Op-ed pieces and contributions are the opinions of the writers only and do not represent the opinions of Y!/YNaija.

Comments (5)

  1. How come people write or talk about change in Nigeria without mention of direction?


  2. Ha…the people who will not learn from the past are bound to make the same mistakes. FELA is dead, but all the things he sang about in the past are still happening today…

  3. I really pity OBJ in this country. He's been so maligned. I know his weaknesses; and forgive him outright because his good are so fundamental to the development of a nation under the prevailing circumstances.

    Does writer know that OBJ is the main reason why we can be sure we have a democracy now no matter how flawed? Do you know they tried to kill him "by accident" at Ojo barracks?

    Do you know that democracy in and of itself is not intrinsically better than autocratic rule when you talk of development of a nation, and that the problem with Nigeria has always been the people exercising the autocratic rule? Most of the democracies you know were dictatorships for much of their history.

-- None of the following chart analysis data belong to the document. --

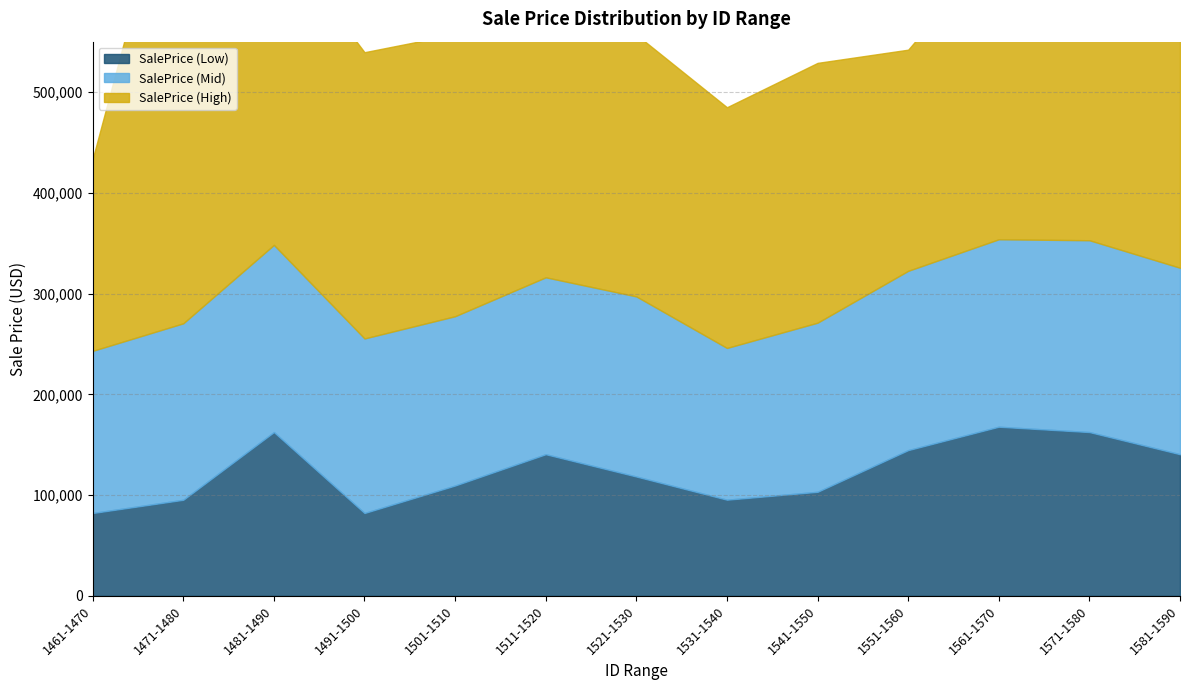

Reading right to left, transcribe all the data shown in this chart.

SalePrice (Low): 1581-1590=140552	1571-1580=162538	1561-1570=167850	1551-1560=144624	1541-1550=103249	1531-1540=95418	1521-1530=118416	1511-1520=140552	1501-1510=109502	1491-1500=82207	1481-1490=162538	1471-1480=95331	1461-1470=82207
SalePrice (Mid): 1581-1590=185066	1571-1580=190375	1561-1570=186048	1551-1560=177939	1541-1550=167850	1531-1540=150604	1521-1530=178755	1511-1520=175598	1501-1510=168024	1491-1500=173226	1481-1490=185780	1471-1480=175153	1461-1470=160929
SalePrice (High): 1581-1590=236262	1571-1580=237617	1561-1570=294047	1551-1560=219487	1541-1550=257843	1531-1540=238888	1521-1530=259835	1511-1520=341617	1501-1510=279769	1491-1500=284108	1481-1490=310201	1471-1480=498570	1461-1470=190375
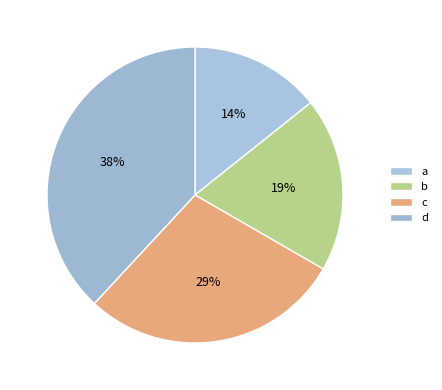

Is there a majority slice in this chart?

No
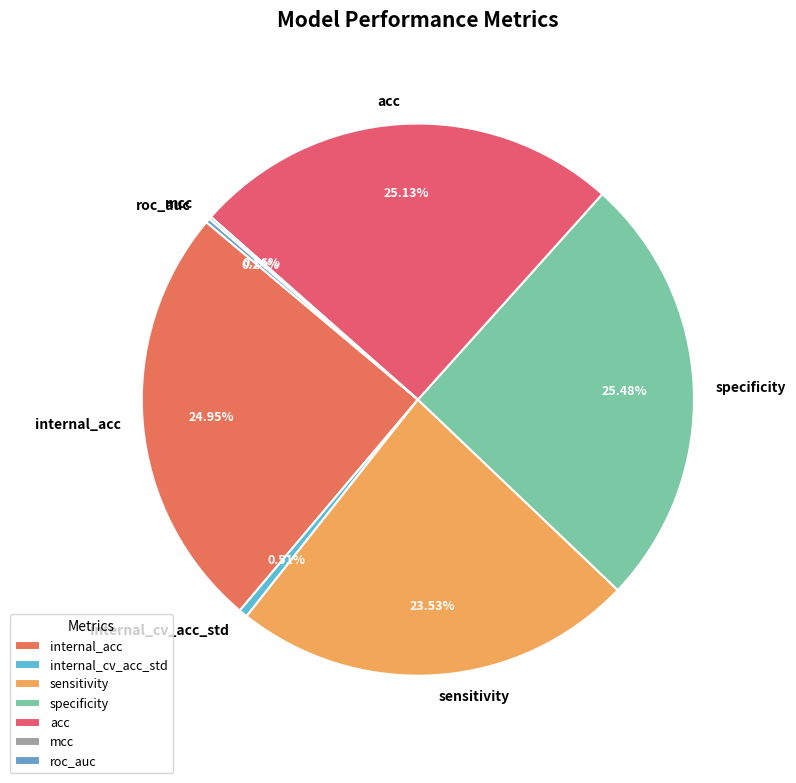

What percentage is the specificity slice, to the nearest percent?

25%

    Nigerians are just interested in bread and butter and if the dictator can guarantee them that, as it was in the '70s and '80s they'll be happy. It is because of declining standard of living that ordinary people became interested in democracy and they always stress "democracy dividends" aka material things.

    Most analysts see things in too simplistic terms. Maybe they had simple lives; but I didn't and hence I can see complexities.


  4. How are we so sure we won't be going to another war in this country,people garthering information and most of which are very very annoying,remember what happened in Libya and Egypt didn't just happened suddenly but gradually,one day when people think they are being pushed to the wall then it will start without control.I pray and hope our leader won't want that to happen

  5. Someone is at last taking a look at this book and talking at the future. So much of the street fight as you said have been about the past with no one talking about moving forward. I also agree with you that the transformation of our country will come in stages, I just think that the educational sector (formal and informal) should be way ahead of electoral sector in this regard. After all, if we lack an understanding of the devils (not persons) of our society, how can we begin to deal with them?